[EXERCISE] Find the string "with" in the data, then copy every line where it is found.

(Excerpts from a dataset)
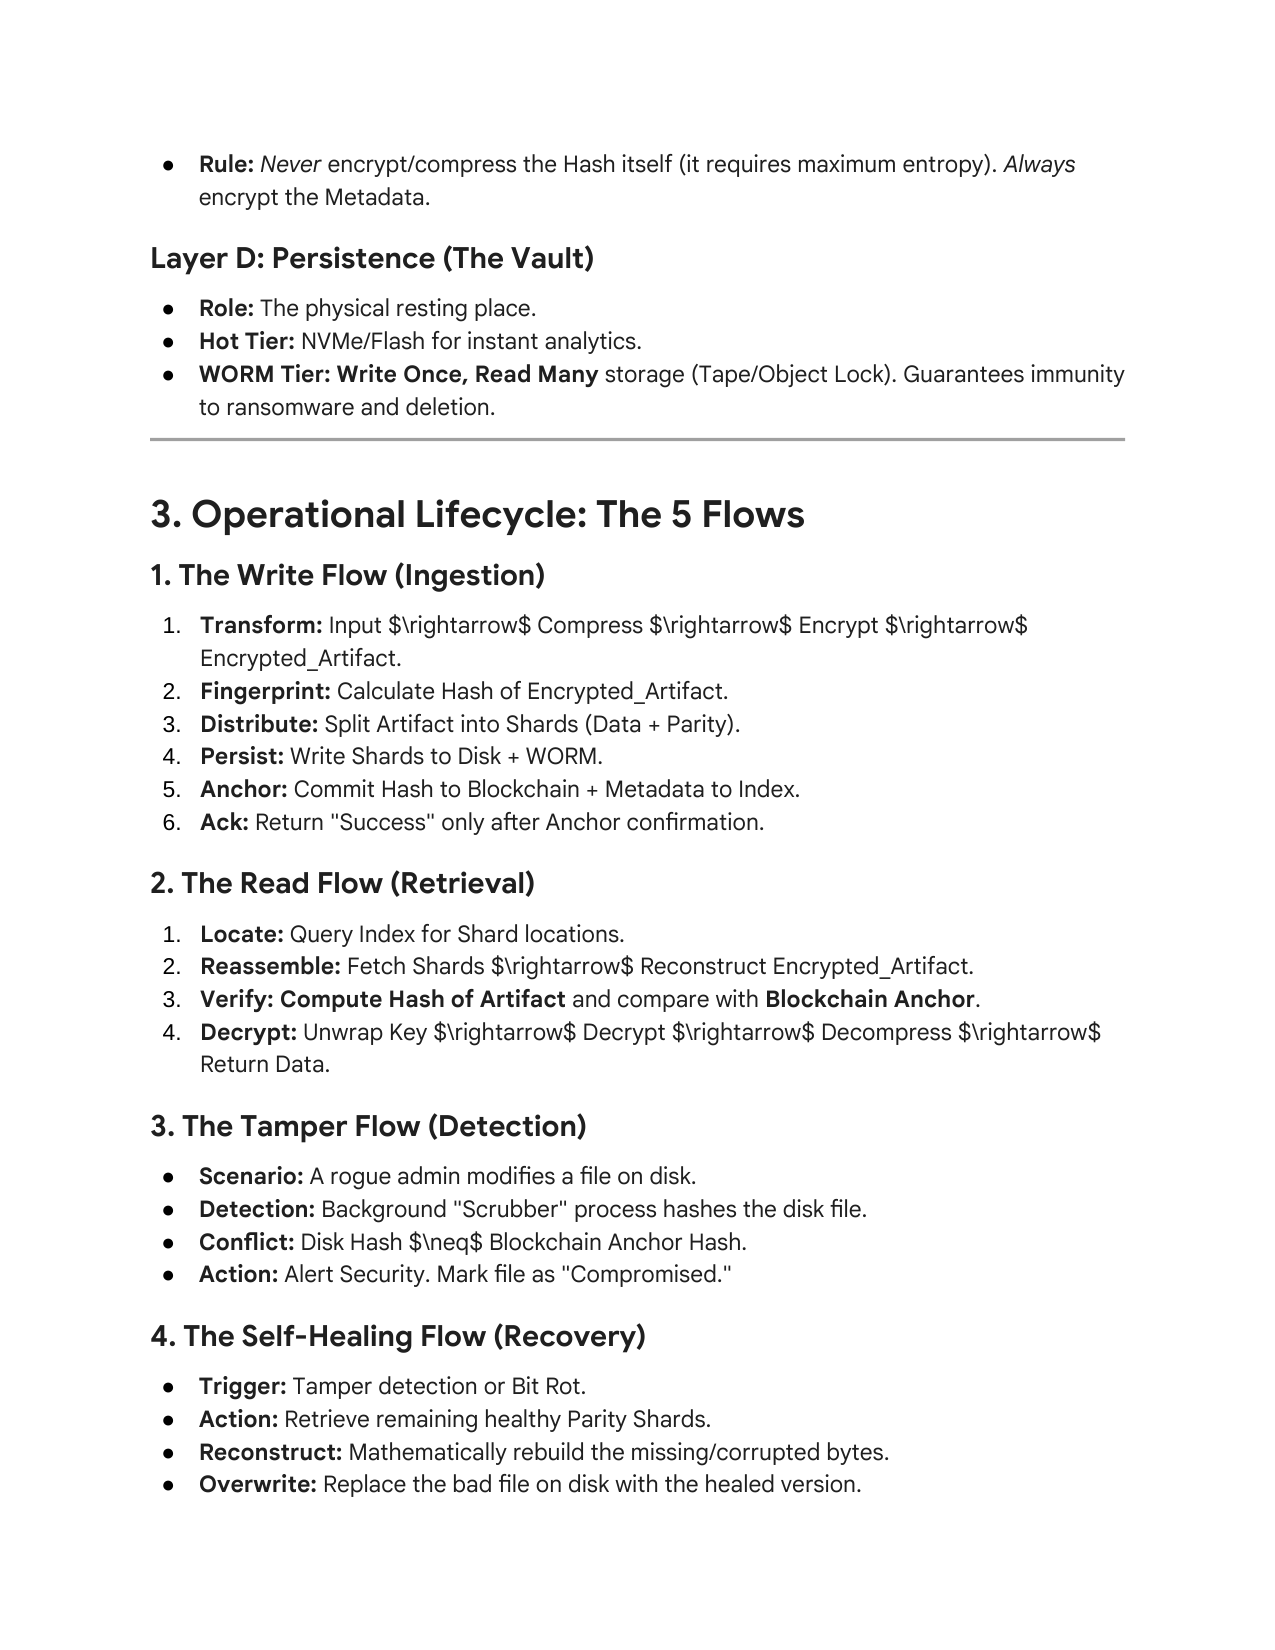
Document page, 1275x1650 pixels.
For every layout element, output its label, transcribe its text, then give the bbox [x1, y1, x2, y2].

list Anchor: Commit Hash to Blockchain + Metadata to Index. [162, 775, 1125, 804]
list Reconstruct: Mathematically rebuild the missing/corrupted bytes. [161, 1438, 1125, 1467]
list Transform: Input $\rightarrow$ Compress $\rightarrow$ Encrypt $\rightarrow$ Encrypted_Artifact. [162, 612, 1125, 673]
list Ack: Return "Success" only after Anchor confirmation. [162, 808, 1125, 837]
list Conflict: Disk Hash $\neq$ Blockchain Anchor Hash. [161, 1228, 1125, 1257]
list WORM Tier: Write Once, Read Many storage (Tape/Object Lock). Guarantees immunity to ransomware and deletion. [161, 360, 1125, 421]
list Action: Alert Security. Mark file as "Compromised." [161, 1261, 1125, 1289]
list Locate: Query Index for Shard locations. [162, 920, 1125, 948]
list Hot Tier: NVMe/Flash for instant analytics. [161, 327, 1125, 356]
subtitle 3. Operational Lifecycle: The 5 Flows [150, 442, 1125, 538]
subtitle 2. The Read Flow (Retrieval) [150, 866, 1125, 902]
list Reassemble: Fetch Shards $\rightarrow$ Reconstruct Encrypted_Artifact. [162, 952, 1125, 981]
list Detection: Background "Scrubber" process hashes the disk file. [161, 1195, 1125, 1224]
subtitle 1. The Write Flow (Ingestion) [150, 557, 1125, 594]
list Decrypt: Unwrap Key $\rightarrow$ Decrypt $\rightarrow$ Decompress $\rightarrow$ Return Data. [162, 1018, 1125, 1079]
list Distribute: Split Artifact into Shards (Data + Parity). [162, 710, 1125, 738]
list Role: The physical resting place. [161, 294, 1125, 323]
list Rule: Never encrypt/compress the Hash itself (it requires maximum entropy). Always encrypt the Metadata. [161, 150, 1125, 211]
subtitle Layer D: Persistence (The Vault) [150, 240, 1125, 277]
subtitle 3. The Tamper Flow (Detection) [150, 1108, 1125, 1145]
list Overwrite: Replace the bad file on disk with the healed version. [161, 1471, 1125, 1499]
list Verify: Compute Hash of Artifact and compare with Blockchain Anchor. [162, 985, 1125, 1014]
list Action: Retrieve remaining healthy Parity Shards. [161, 1405, 1125, 1434]
subtitle 4. The Self-Healing Flow (Recovery) [150, 1318, 1125, 1355]
list Scenario: A rogue admin modifies a file on disk. [161, 1162, 1125, 1191]
list Fingerprint: Calculate Hash of Encrypted_Artifact. [162, 677, 1125, 706]
list Persist: Write Shards to Disk + WORM. [162, 742, 1125, 771]
list Trigger: Tamper detection or Bit Rot. [161, 1372, 1125, 1401]
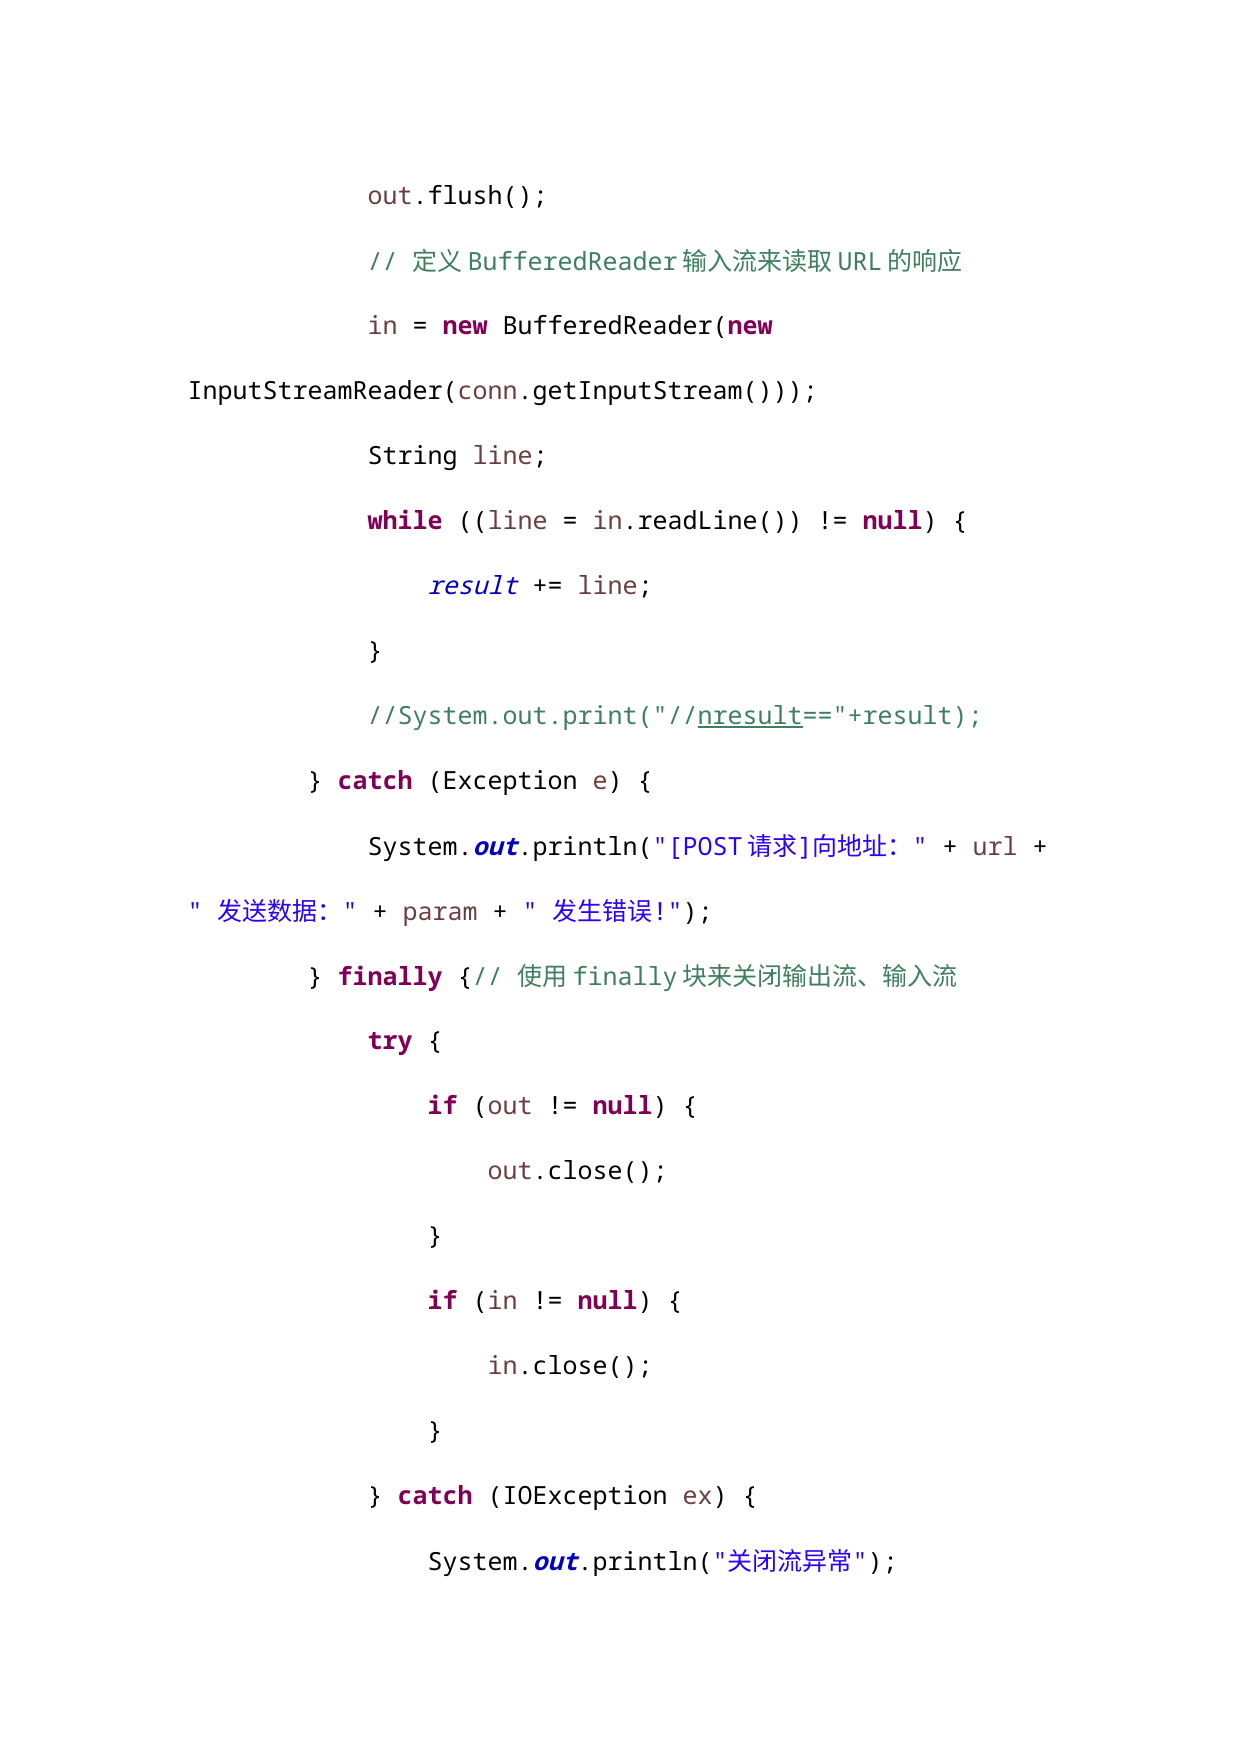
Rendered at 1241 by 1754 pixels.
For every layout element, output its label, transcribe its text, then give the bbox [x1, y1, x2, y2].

[ANSWER BOX]
list Overwrite: Replace the bad file on disk with the healed version. [161, 1471, 1125, 1499]
list Verify: Compute Hash of Artifact and compare with Blockchain Anchor. [162, 985, 1125, 1014]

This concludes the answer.